◆ Task to carry out: Look through the records below for the line holding "fire extinguisher: none [252,430,281,515]". Write it out exactly, with each following line through the line holding "teapot: present [117,191,164,254]".
_____
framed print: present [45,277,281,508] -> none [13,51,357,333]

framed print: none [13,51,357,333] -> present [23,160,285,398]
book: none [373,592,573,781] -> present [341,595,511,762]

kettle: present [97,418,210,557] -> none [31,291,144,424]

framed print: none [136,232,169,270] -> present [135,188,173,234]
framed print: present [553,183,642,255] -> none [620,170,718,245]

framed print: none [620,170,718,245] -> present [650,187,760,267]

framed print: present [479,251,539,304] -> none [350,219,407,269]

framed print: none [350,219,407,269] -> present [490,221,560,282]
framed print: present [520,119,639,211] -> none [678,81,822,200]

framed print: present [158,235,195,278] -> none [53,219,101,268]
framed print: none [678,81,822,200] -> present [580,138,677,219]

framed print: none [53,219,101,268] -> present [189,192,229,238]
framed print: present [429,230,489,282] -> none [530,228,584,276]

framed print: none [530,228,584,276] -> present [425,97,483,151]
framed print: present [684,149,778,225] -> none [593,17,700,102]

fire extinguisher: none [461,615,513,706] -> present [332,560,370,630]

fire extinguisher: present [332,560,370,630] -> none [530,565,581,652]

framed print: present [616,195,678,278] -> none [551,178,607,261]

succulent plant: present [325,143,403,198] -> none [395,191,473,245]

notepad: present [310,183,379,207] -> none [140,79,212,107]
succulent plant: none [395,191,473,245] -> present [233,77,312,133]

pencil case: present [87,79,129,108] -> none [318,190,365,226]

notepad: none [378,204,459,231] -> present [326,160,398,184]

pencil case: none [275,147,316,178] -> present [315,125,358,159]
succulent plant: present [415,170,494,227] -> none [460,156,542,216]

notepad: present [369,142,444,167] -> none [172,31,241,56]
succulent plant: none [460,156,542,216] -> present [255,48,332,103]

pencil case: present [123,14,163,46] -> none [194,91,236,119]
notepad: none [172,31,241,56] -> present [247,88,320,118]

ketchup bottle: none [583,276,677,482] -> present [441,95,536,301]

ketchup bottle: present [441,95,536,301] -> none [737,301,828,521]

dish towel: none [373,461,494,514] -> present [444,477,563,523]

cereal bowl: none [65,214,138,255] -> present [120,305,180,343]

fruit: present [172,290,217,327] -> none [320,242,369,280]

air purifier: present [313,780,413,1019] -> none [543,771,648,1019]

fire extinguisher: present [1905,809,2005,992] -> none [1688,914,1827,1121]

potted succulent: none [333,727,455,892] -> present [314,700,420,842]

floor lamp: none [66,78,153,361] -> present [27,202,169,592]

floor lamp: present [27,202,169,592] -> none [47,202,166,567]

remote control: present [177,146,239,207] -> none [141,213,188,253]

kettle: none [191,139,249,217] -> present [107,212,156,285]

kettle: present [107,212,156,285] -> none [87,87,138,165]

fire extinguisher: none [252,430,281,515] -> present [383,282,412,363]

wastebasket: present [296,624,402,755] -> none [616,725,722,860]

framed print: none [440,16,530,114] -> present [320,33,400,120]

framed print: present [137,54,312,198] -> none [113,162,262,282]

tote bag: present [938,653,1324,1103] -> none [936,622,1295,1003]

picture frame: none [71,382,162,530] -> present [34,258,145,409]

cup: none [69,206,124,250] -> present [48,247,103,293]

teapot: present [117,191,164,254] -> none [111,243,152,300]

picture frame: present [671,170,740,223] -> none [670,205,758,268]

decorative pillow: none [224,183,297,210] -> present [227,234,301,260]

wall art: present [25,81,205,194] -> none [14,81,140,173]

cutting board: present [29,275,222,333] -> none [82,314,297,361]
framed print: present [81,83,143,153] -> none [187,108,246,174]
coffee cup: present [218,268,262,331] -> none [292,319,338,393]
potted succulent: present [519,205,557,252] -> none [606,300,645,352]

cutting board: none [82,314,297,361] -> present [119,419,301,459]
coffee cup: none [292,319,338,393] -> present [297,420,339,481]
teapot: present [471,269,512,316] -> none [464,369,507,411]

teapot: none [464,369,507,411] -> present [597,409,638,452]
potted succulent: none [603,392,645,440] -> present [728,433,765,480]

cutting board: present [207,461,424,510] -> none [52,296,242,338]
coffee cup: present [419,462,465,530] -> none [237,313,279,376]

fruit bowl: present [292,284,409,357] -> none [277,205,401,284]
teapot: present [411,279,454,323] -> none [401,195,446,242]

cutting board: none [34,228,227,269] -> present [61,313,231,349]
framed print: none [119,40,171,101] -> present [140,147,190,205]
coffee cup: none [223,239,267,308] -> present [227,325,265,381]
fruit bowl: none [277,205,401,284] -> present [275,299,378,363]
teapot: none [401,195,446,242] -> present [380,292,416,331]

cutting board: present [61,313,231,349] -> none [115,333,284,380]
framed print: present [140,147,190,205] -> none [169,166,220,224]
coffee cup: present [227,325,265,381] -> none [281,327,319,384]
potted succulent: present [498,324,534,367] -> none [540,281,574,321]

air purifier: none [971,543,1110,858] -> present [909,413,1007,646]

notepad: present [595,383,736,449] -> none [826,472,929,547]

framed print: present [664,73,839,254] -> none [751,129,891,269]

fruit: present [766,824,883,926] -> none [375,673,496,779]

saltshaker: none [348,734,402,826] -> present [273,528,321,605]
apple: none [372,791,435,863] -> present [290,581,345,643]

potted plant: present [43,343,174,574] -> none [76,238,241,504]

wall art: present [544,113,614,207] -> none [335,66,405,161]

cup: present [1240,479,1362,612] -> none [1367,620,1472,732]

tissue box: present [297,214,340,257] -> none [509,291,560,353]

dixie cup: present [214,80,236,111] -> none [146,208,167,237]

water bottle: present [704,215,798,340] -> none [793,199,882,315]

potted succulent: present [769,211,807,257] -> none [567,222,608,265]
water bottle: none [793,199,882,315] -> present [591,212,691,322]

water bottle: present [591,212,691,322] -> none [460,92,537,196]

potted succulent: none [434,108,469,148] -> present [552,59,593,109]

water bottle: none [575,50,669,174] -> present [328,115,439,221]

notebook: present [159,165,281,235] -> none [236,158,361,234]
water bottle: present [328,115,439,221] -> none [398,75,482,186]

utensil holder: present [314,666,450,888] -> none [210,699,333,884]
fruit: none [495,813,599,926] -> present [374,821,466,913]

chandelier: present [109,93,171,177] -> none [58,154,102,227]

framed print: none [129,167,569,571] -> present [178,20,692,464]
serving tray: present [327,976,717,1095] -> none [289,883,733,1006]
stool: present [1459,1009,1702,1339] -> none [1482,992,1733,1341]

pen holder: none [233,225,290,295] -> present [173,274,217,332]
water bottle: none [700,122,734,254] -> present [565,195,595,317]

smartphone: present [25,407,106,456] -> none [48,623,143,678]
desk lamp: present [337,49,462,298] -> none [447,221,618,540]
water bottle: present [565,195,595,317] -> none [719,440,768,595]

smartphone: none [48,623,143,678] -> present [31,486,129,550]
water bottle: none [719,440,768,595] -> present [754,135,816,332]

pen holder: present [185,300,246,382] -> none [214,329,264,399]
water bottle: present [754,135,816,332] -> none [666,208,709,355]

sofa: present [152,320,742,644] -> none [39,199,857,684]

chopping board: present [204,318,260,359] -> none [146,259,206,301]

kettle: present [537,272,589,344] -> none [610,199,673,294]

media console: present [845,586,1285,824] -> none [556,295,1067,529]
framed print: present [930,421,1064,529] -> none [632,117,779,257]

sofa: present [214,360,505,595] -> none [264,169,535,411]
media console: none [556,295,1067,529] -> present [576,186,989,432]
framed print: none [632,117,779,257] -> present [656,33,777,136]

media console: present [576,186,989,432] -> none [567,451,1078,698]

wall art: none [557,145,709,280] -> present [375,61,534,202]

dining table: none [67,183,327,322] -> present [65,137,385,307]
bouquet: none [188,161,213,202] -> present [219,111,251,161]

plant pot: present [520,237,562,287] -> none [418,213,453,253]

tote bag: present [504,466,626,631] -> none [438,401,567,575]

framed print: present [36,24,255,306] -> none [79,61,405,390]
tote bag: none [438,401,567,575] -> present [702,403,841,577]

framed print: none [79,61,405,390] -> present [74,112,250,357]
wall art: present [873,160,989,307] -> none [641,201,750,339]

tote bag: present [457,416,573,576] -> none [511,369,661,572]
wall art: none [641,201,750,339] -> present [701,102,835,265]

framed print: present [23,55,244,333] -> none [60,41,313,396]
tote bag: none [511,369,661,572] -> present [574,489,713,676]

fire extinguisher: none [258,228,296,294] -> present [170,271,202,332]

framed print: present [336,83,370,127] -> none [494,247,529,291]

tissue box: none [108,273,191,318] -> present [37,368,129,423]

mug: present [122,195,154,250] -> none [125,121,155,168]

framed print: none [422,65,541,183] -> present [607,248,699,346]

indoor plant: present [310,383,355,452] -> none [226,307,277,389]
_____
◆ Your response:
fire extinguisher: none [252,430,281,515] -> present [383,282,412,363]

wastebasket: present [296,624,402,755] -> none [616,725,722,860]

framed print: none [440,16,530,114] -> present [320,33,400,120]

framed print: present [137,54,312,198] -> none [113,162,262,282]

tote bag: present [938,653,1324,1103] -> none [936,622,1295,1003]

picture frame: none [71,382,162,530] -> present [34,258,145,409]

cup: none [69,206,124,250] -> present [48,247,103,293]

teapot: present [117,191,164,254] -> none [111,243,152,300]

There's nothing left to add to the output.